Ask a Data Scientist: Recommender Systems

datascientist2Welcome to the first in a series of articles sponsored by Intel – “Ask a Data Scientist.” Once a week you’ll see reader submitted questions of varying levels of technical detail answered by a practicing data scientist – sometimes by me and other times by an Intel data scientist. Think of this new insideAI News feature as a valuable resource for you to get up to speed in this flourishing area of technology. If you have a big data question you’d like answered, please just enter a comment below, or send an e-mail to me at: daniel@insidehpc.com. This week’s question is from a reader who wants to know more about recommender systems.

Q: What is a recommender system? How does it work?

A: A recommender system is usually my starting place for when I’m trying to explain what I do as a data scientist since it is the application of data science that people can identify with best. Think of your experience using Amazon or Netflix when you receive cross-sell recommendations – suggested book titles, and movies respectively. The recommendations are the result of the online business recording customer behavior (e.g. when you make a purchase or submit a rating) and then utilizing a machine learning algorithm to make predictions as to what other products you might like.

Benefits of recommender systems to the businesses using them include:

  • The ability to offer unique personalized service for the customer
  • Increase trust and customer loyalty
  • Increase sales, click-through rates, conversions, etc.
  • Opportunities for promotion, persuasion
  • Obtain more knowledge about customers

Recommender systems have changed the way people find products, information, and even other people. They study patterns of behavior to know what someone will prefer from among a collection of things he/she has never experienced.

The technology behind recommender systems has evolved over the past 20 years into a rich collection of tools that enable the practitioner or researcher to develop effective recommenders. The algorithms used in recommender systems include content-based filtering, user-user collaborative filtering, item-item collaborative filtering, dimensionality reduction, and interactive critique-based recommenders.

How does a recommender system work? In a classical model of recommendation system there are “users” and “items.” Users (often customers) have associated metadata (or content) such as age, gender, race and other demographic information. Items (often products) also have metadata such as text description, price, weight, etc. On top of that, there is interaction (e.g. transaction) between users and items, such as user A download/purchase movie B, user X gives a rating 5 to product Y and so on.

Collaborative filtering is the most prominent approach to generate recommendations.
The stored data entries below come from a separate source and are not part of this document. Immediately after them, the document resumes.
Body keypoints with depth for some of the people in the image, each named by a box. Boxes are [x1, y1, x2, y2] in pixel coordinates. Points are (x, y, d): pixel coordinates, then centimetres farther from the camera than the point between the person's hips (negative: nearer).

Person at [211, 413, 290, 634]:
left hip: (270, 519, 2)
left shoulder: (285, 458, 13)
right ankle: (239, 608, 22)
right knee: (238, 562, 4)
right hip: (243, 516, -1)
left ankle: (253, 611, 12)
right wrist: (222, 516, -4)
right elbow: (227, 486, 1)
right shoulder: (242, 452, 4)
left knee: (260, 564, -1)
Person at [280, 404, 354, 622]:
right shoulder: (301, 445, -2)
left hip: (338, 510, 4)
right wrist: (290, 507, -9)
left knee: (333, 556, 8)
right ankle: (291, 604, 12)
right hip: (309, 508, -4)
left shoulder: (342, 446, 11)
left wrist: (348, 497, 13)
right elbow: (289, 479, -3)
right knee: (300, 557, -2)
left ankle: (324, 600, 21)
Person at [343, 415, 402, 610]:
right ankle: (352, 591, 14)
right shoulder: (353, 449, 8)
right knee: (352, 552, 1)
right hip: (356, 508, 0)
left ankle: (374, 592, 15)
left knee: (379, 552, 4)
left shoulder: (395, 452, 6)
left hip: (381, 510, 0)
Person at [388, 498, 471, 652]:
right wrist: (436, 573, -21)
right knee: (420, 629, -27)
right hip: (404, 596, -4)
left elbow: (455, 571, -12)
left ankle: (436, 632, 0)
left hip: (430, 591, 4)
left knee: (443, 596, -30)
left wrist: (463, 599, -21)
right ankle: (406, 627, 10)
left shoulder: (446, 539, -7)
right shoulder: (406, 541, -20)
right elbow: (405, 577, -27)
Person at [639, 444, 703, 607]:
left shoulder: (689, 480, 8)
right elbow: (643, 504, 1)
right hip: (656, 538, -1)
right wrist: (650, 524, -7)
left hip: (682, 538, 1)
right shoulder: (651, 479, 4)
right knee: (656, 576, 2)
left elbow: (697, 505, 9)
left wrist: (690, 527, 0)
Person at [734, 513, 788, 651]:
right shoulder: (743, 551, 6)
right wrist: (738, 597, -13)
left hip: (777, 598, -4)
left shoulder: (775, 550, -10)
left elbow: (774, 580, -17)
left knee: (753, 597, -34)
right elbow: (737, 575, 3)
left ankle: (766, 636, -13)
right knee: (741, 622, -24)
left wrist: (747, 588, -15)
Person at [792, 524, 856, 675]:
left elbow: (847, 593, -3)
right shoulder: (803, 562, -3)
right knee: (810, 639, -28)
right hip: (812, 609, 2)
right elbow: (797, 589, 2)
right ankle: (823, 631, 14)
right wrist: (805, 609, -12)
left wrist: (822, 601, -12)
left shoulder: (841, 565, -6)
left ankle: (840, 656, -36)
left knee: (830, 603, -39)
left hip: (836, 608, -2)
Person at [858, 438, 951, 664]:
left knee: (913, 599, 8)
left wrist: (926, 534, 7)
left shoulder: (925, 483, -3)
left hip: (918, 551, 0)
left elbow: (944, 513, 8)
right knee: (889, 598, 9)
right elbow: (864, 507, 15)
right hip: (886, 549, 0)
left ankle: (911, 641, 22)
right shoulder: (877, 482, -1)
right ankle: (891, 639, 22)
It is used by large, commercial e-commerce sites and is well understood, with various algorithms and variations. Plus, it is applicable to many domains, e.g. books, movies, apparel, etc. The general approach is to use the wisdom of the crowd to recommend items.
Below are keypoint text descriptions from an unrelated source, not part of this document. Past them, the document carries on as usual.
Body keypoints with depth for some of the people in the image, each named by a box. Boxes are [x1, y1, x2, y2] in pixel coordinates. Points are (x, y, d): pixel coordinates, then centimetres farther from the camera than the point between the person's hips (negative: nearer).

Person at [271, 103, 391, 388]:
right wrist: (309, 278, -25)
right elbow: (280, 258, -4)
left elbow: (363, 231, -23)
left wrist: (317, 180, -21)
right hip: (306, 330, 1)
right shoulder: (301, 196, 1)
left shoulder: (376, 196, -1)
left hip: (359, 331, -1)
The basic idea and assumptions behind collaborative filtering are: customers give ratings to catalog items either explicitly or implicitly, and customers who had similar tastes in the past, will have similar tastes in the future. In this approach, we look purely at the interactions between user and item, and use that to perform our recommendation. The interaction data can be represented as a matrix (usually very sparse). Each cell represents the interaction between user and item. For example, the cell can contain the rating that user gives to the item, or the cell can be just an indicator of whether the interaction between user and item has happened. The algorithm is able to guess what a given missing value in the matrix should be. For example, to guess how user X will rate movie A given we know this user’s rating of item B, we can look at all users (or just those in the same age group as user X) who have rated both item A and item B, then compute an average rating from them. We can use the average to determine user X’s rating on item A given his rating on item B.

Making recommendations at scale is an important characteristic of today’s online landscape. To achieve this level of scalability, you might want to choose an architecture like Hadoop and use a machine learning library like Apache Mahout to construct the recommendation model.

If you have a question you’d like answered, please just enter a comment below, or send an e-mail to me at: daniel@insidehpc.com.

Data Scientist: Daniel D. Gutierrez – Managing Editor, insideAI News

 

 

 

 

Comments

  1. Great article. Could you explain the benefits between open vs proprietary Hadoop systems? I would like to understand the benefits or concerns between the two offerings in the market. Thanks! Kevin

    • This is an on-going debate in the Hadoop ecosystem – purely open source or proprietary that stems from past debates in other software genres going back years. On one side are open source purists who believe that data infrastructure software should be free and open with revenue generated solely from services. On the other side of the debate are those who feel the only viable long-term business model is selling proprietary software built on top of an open core. An examples of the former is Hortonworks, and and example of the latter is Cloudera – based on comments management for both firms have made publicly. It’s too early to tell which model will prevail. But there is one major point upon which Cloudera and Hortonworks agree. Open source software has proven that it can significantly disrupt entrenched and highly lucrative markets.